→ INFORMATION SUPPLIED:

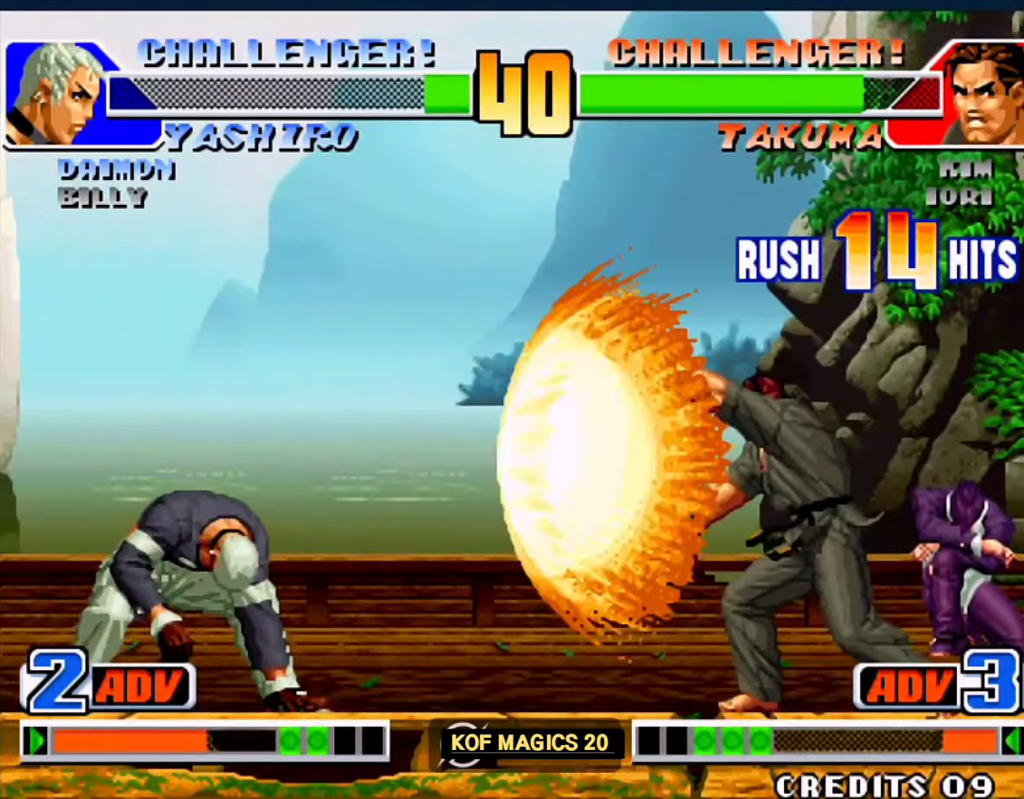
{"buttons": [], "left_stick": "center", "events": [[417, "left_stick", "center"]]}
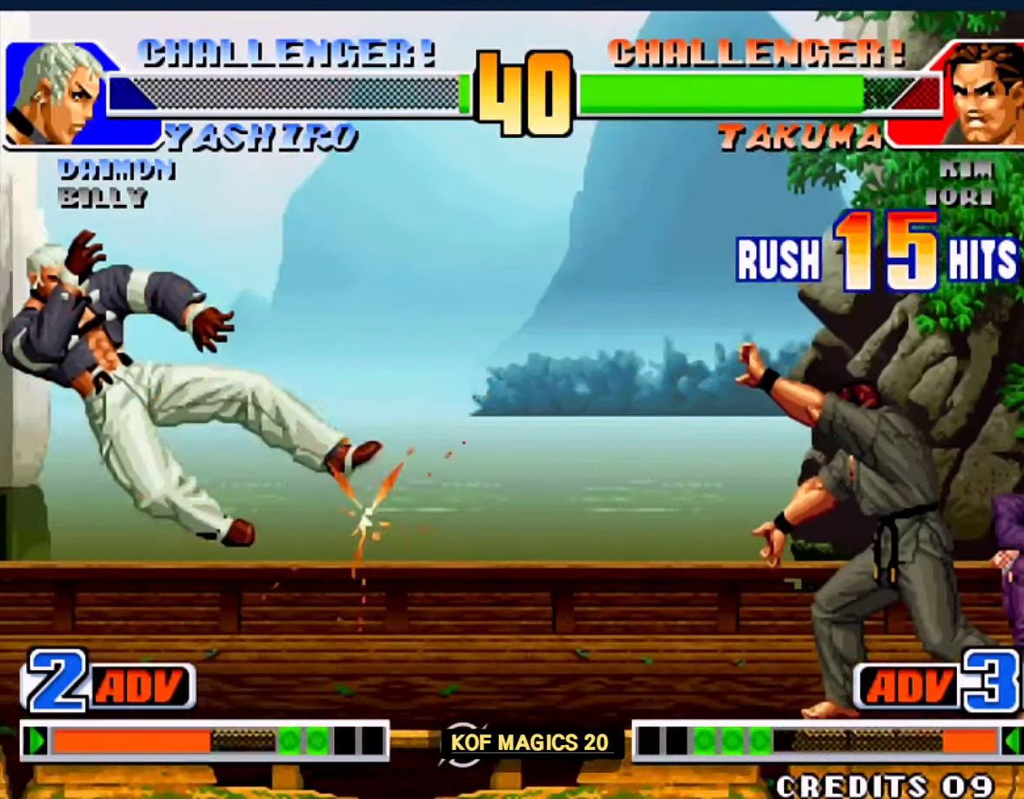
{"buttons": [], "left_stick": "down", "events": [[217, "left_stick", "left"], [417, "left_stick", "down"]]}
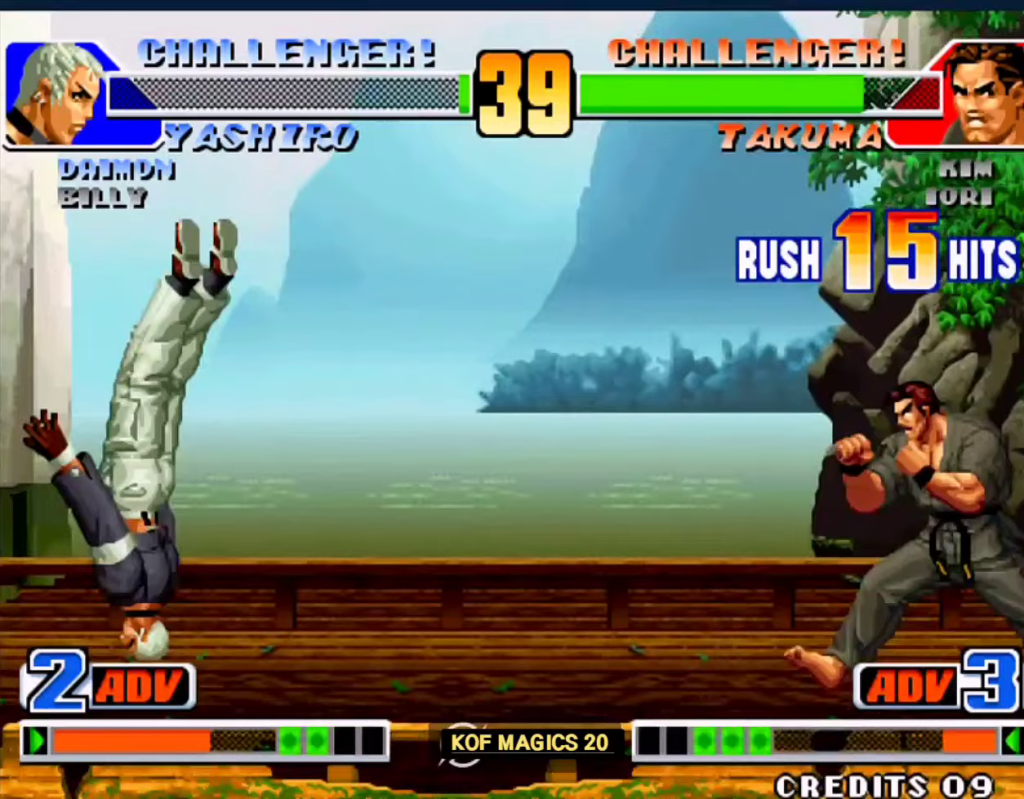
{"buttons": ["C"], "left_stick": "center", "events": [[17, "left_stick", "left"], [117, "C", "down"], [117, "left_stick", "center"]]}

→ TASK INSTRUCTIONS: When an image appears in the data, skip it and output the rest exactly.

→ RESULT OF THE TASK:
{"buttons": [], "left_stick": "center", "events": [[417, "left_stick", "center"]]}
{"buttons": [], "left_stick": "down", "events": [[217, "left_stick", "left"], [417, "left_stick", "down"]]}
{"buttons": ["C"], "left_stick": "center", "events": [[17, "left_stick", "left"], [117, "C", "down"], [117, "left_stick", "center"]]}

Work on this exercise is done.